Schools push for pilot scheme for international students

Schools are pushing for a pilot scheme to bring back foreign students to stave off big cuts to teaching and teacher aides next year.

A survey has found that 147 schools with overseas students would have to lay off 300 teachers, 193 teacher aides and 191 other staff if the border remains closed to students next year.

The Secondary Principals’ Association (Spanz) and the Schools International Education Business Association (Sieba), which did the survey, are pushing for a pilot managed isolation scheme for potentially 150 students and their family members to show that students could be brought back safely.

Sieba chairman Patrick Walsh of John Paul College in Rotorua said all parties recognised that it was “a matter of urgency”.

“Talks on that are progressing, and both parties – the Ministry of Education and Sieba and Spanz – have come to it with an open mind, so we are hoping to progress it quickly,” he said.

Auckland Secondary Schools Principals Association president Steve Hargreaves said the pilot could provide for about 150 students, each with a parent, who would pay for their stay in quarantine hotels.

“Because they are minors, they have to come with a guardian,” he said. “The proposal would include a condition that each student has to come with a parent.”

They would probably come from a country that has Covid-19 under control, such as China.

“China does present some benefit in that it’s a big market and they have got a good handle on the Covid situation,” he said.

The survey, which had a response rate of 38 per cent of Sieba’s 385 schools, found that the biggest single area schools would cut if the border stayed closed next year would be learning support – almost 40 per cent of the schools said they would cut it.

More than 30 per cent said they would have to reduce the number of subjects offered, 28 per cent said they would have to expand class sizes, 28 per cent would cut field trips and other curriculum-related experiences and 18 per cent would cut extra-curricular activities such as sports and clubs.

Walsh said it was ironic that learning support could be most affected – just at a time when the Government has required schools to create a learning support register of all students with special needs.

“Schools have identified for the first time very large cohorts of students with learning support needs.

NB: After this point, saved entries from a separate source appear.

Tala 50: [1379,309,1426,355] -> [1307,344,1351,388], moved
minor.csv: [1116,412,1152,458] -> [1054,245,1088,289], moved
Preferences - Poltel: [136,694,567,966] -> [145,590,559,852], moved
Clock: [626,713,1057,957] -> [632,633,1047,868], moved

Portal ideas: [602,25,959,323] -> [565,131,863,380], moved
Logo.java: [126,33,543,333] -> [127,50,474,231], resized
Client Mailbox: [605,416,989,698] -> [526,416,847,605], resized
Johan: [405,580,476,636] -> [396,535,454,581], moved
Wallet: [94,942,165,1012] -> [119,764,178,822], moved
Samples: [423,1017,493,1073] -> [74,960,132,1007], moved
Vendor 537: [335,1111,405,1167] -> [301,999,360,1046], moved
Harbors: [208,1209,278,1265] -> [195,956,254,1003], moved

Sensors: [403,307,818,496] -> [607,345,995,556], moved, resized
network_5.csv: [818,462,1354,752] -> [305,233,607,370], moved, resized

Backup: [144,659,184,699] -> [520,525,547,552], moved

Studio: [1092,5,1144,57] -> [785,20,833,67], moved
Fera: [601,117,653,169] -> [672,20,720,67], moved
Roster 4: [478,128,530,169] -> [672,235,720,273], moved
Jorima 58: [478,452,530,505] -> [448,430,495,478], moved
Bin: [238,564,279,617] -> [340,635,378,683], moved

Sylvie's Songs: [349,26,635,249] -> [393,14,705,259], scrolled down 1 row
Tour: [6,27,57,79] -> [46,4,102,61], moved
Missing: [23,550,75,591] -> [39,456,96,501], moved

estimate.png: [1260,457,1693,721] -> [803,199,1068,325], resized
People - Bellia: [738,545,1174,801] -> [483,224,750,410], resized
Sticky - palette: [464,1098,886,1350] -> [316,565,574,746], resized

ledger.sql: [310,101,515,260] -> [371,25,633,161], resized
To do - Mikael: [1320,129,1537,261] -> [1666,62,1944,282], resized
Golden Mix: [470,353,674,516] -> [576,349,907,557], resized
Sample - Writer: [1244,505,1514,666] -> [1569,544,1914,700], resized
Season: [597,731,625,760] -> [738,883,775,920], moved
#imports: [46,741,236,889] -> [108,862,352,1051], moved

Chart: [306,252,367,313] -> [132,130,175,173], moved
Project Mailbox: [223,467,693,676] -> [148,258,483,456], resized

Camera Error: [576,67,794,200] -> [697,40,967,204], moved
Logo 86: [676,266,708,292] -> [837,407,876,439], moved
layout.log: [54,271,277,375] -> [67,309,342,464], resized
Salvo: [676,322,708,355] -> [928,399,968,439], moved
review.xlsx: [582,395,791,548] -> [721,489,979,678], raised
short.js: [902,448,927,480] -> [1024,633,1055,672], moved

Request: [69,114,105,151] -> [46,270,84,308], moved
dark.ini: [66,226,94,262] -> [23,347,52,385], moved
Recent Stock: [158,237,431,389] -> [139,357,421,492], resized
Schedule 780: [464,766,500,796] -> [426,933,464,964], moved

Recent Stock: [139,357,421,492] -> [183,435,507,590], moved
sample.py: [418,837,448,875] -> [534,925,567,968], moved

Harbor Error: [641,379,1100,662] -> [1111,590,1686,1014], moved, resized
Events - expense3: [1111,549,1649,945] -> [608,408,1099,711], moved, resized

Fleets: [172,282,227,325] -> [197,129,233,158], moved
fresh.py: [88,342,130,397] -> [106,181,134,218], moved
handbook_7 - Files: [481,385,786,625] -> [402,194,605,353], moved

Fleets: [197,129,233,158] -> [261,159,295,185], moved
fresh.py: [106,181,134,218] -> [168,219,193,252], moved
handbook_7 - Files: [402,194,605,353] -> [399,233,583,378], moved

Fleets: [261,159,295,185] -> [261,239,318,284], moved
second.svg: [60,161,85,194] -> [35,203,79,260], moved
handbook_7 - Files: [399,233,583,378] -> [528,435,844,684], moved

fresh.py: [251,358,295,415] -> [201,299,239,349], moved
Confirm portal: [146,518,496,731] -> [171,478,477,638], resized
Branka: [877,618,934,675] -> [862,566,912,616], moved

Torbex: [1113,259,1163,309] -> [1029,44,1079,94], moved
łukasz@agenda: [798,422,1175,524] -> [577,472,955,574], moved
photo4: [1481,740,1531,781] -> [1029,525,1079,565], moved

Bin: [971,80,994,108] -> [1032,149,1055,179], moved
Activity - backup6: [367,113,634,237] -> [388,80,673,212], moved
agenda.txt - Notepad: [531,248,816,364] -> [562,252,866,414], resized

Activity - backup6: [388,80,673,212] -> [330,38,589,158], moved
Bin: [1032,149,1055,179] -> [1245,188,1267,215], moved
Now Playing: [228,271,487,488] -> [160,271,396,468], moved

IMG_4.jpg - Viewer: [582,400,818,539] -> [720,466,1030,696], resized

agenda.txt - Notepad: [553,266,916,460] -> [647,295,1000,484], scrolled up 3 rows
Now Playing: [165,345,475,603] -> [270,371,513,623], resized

In fact it’s overwhelming,” he said. “It’s taken us all by surprise.”

John Paul College has identified about 220 of its 1200 students as needing learning support, but depends partly on foreign student income to fund teacher aides for them.

“We are trying to manage the budget and take money from elsewhere to support students with learning needs, but it’s a struggle,” Walsh said.

The survey found that 32 per cent of the schools expect to lose less than $100,000 if the border stays closed next year, but almost one in 10 expect to lose more than $1 million.

Some schools were concerned that other schools might take more out-of-zone domestic students to make up for fewer international students – causing a loss of students and revenue from neighbouring schools.

Hargreaves said Christchurch principals have signed an undertaking not to poach students from each other, but Auckland principals have not done so yet.

“We have had a discussion at Auckland principals’ executive, but it was about the possibility of it, it was not saying it was actually happening,” he said.

Walsh said two principals have also told him that NZ-based education agents have poached some overseas students from their schools to place them in other NZ schools, collecting a commission which they can no longer earn by bringing in new students.